- Aim of the exercise -
Answer these questions from the text below on metal transfer to femoral heads:
(a) Who were among the first to report transfer of metallic debris to a zirconia femoral head?
(b) In which devices does Ti transfer retain its increased roughness?
(c) For how many cycles were the tests conducted?

- Page text -
-=-=-=-=-

Luchetti et al. [9] were one of the first to report transfer of metallic debris to a zirconia femoral head from contact with an acetabular shell following hip dislocation. Others have confirmed that Ti or CoCr transfer increases the surface roughness of femoral heads [10], leading to increased scratching and abrasive wear of polyethylene [11, 12]. How well the transfer adheres to the femoral head and maintains its roughness during subsequent articulation is likely to affect the long-term wear rates and may depend upon the femoral head material. While Ti transfer may abrade away in ceramic-on-ceramic heads, such transfer retains its increased roughness in ceramic-on-polyethylene devices accelerating polyethylene wear [13]. While Schuh et al. [10] reported no adherent Ti on a scratched CoCr retrieval, the present results suggested that titanium may remain adherent to CoCr and zirconia surfaces in contact with polyethylene counterfaces, thereby increasing surface roughness and potentially increasing polyethylene wear.

The present in vitro wear simulation demonstrated more polyethylene wear with femoral surfaces roughened by metal transfer than with control surfaces, consistent with general conclusions made for lubricated wear couples [1, 2]. These results demonstrated significant contributions of the transfer element to wear for both CoCr and ZrO2 femoral heads, consistent with those of Kim et al. [12] for alumina heads. Roughness measures for the induced transfer regions were an order of magnitude higher than for transfers found on retrievals, however, indicating more severely roughened surfaces among the induced transfer specimens as compared to the retrievals. This finding indicates a possible limitation of the present in vitro study, which appears to represent a much more severe condition than encountered in-vivo. Another limitation of the present study is that the femoral head-on-disk wear test that was employed is, at best, a test that demonstrates the potential for increased UHMWPE wear when a CoCr or zirconia counterface is artificially modified with metal transfer. The tests were conducted for an extremely limited number of cycles (100 000) and did not accurately replicate hip joint conditions; therefore, these results should be considered as a preliminary step to in vitro hip wear simulator tests.

-=-=-=-=-

- Material supplied -

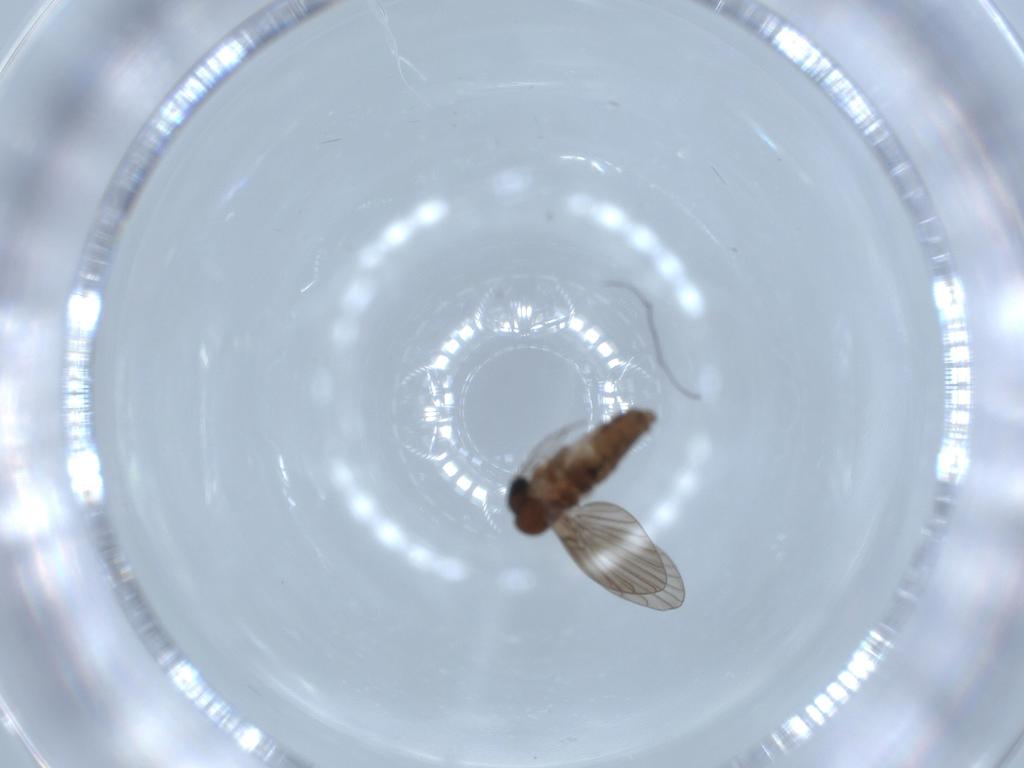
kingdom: Animalia
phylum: Arthropoda
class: Insecta
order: Diptera
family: Psychodidae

-=-=-=-=-

- Response below -
(a) Luchetti et al.
(b) Ceramic-on-polyethylene devices.
(c) 100 000 cycles.